6. The primary coil is attached to the galvanometer in Faraday and Henry's second experiment, while the secondary coil is connected to a battery. When the primary coil is rotated around its axis, then:
The current will induce in the primary coil
There will be no current generated in the primary coil
The primary coil will create a momentary current.
Ans: Option b. Is correct. According to Faraday and Henry's second experiment, we can say that when a current-carrying coil is moved closer or away from another coil, an emf is induced in the coil.
A current will get induced in the coil if the circuit in which the coil is connected is closed.
To create a current in the coil, relative motion between the two coils is required.
When the primary coil is rotated around its axis in the given situation, there will be no relative motion between the primary and secondary coils.
There will be no current in the primary coil since there is no relative motion between the primary and secondary coils.
Faraday has done some praiseworthy work in his years of discoveries. Along with his fellow scientist, Faraday derived words such as electrodes, anodes, and ions for his experiments and was considered futuristic names
This is all about the experiments conducted by Faraday and Henry with a simpler explanation. Focus on how they worked on such experiments and postulated the theories we study today. Study these experiments carefully and understand their outcomes.
FAQs on Experiments of Faraday and Henry
1. What was the Observation and Conclusion of the First Experiment of Faraday and Henry?
In the first experiment, it was observed that when the bar magnet was moved closer towards the coil when stationary with the north pole of the magnet facing the coil, there was a deflection in the galvanometer needle indicating the presence of current in the circuit.
The deflection was observed only during the time interval when the magnet was in motion. When the magnet was moved towards the coil and the south pole towards the coil, the deflection was observed in the opposite direction, indicating that the current developed was in the opposite direction to that induced by the north pole. The deflection was also observed when the magnet was stationary and larger deflection was observed when the motion of the magnet is increased. By this, Faraday also concluded that the effect that magnet gave in one way was the same as the effect when the magnet was moved the other way.
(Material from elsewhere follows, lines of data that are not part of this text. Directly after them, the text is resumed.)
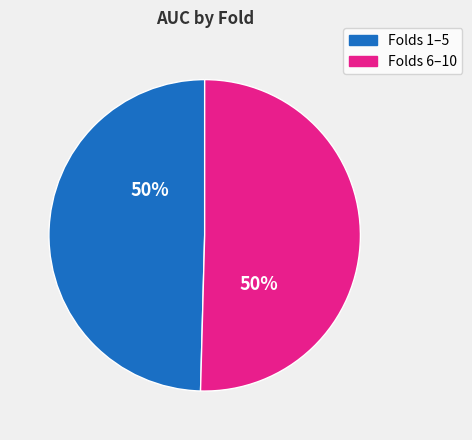

To the nearest percent, what is the combined percentage of Folds 1–5 and Folds 6–10?

100%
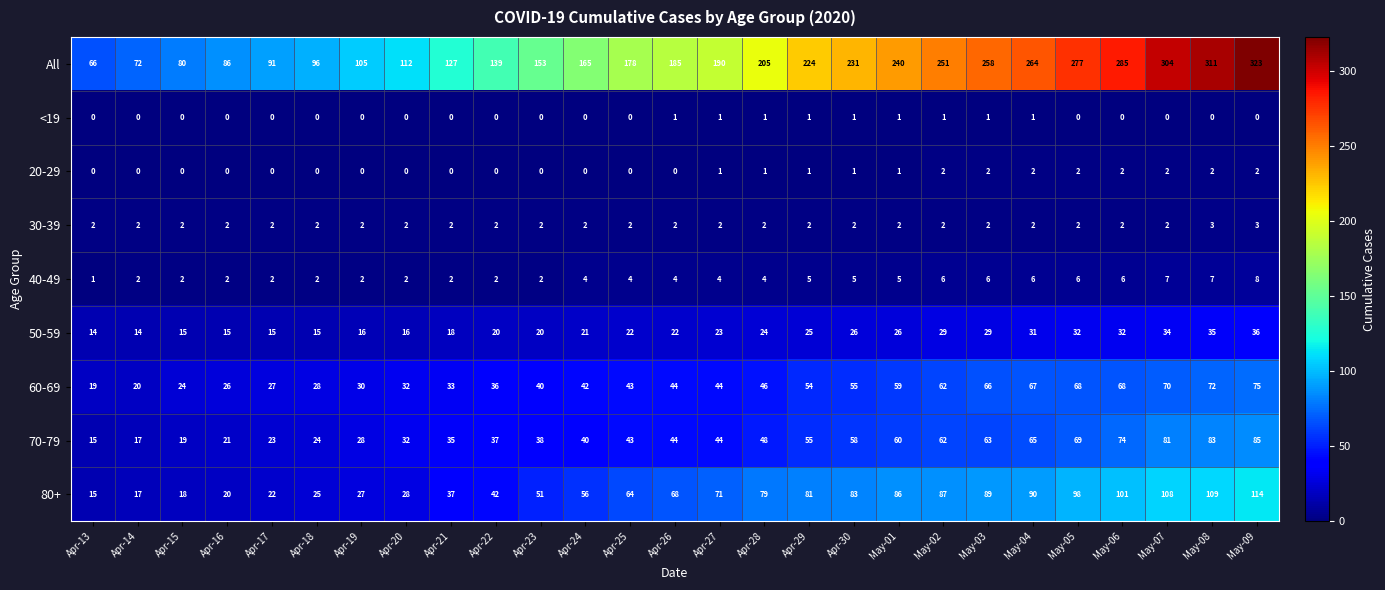

The value of 40-49 at May-06 is 6. True or false?

True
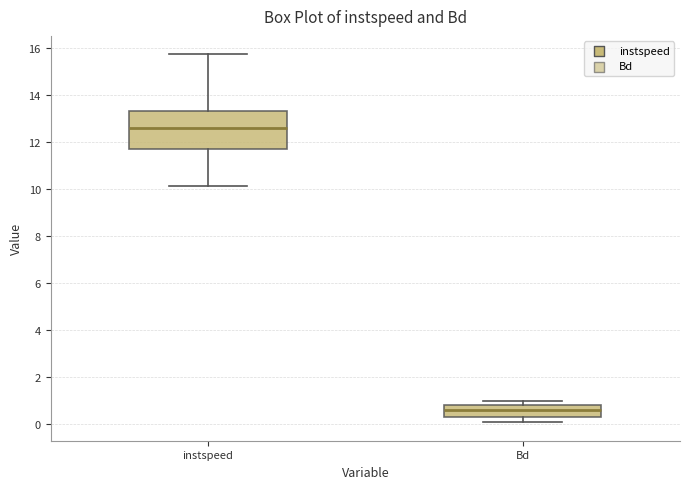

Reading left to right, transcribe this box plot: for each box, give where its median line is, the range the box spans, and where its two whiskers end, as read against the y-axis. The values are not printed on the chart, so give them approximately, as read against the axis.

instspeed: median 12.6, box 11.6 to 13.4, whiskers 10.2 to 15.8
Bd: median 0.6, box 0.4 to 0.8, whiskers 0.0 to 1.0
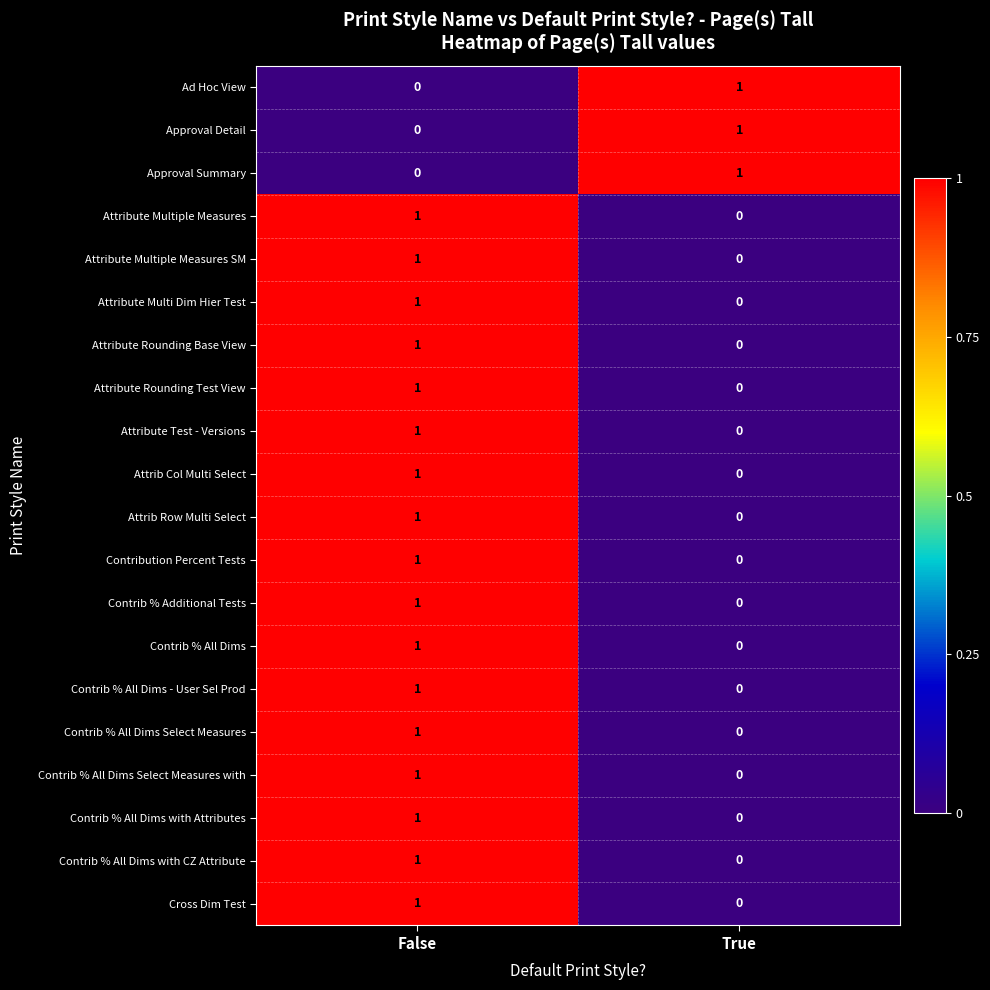

List the labels in order of Attribute Test - Versions value, largest first.

False, True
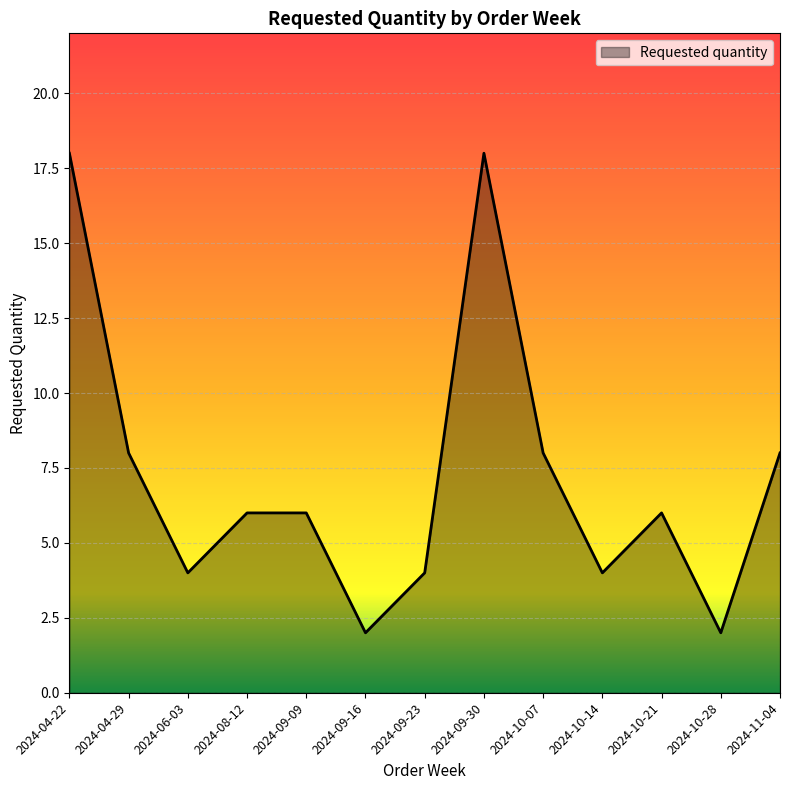

Approximately how many times larger is the value at 2024-09-16 compared to 2024-09-09?

0.3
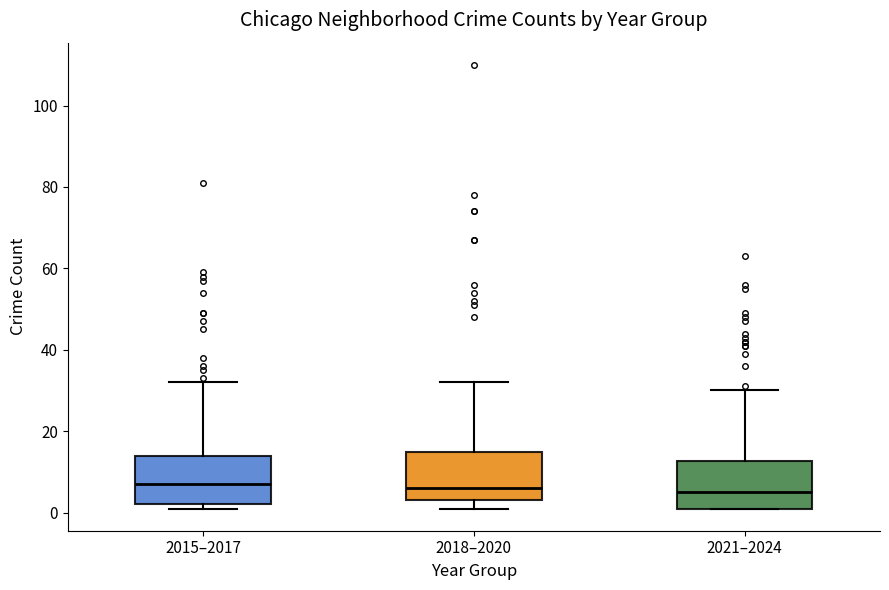

Reading left to right, read every box against the y-axis: the position of its median line, the range the box covers, and the ends of its whiskers. The values are not printed on the chart, so give them approximately, as read against the axis.

2015–2017: median 8, box 2 to 14, whiskers 2 (just below the box's lower edge) to 32
2018–2020: median 6, box 4 to 16, whiskers 2 to 32
2021–2024: median 6, box 2 to 12, whiskers 2 to 30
2. Note Down the Observation of the Second Experiment of Faraday.
The second experiment holds a lot of significance as well. When two coils carrying current are placed opposite to each other, it is observed that when any one of the coils is moved then there is deflection in the galvanometer. It is observed that when the secondary coil is moved towards the primary coil, it shows deflection in one direction and when moved away from the primary coil, the galvanometer shows deflection in the opposite direction. Analogous to the first experiment, in the second experiment also, the magnitude of deflection in the galvanometer changes according to the speed of movement of the secondary coil.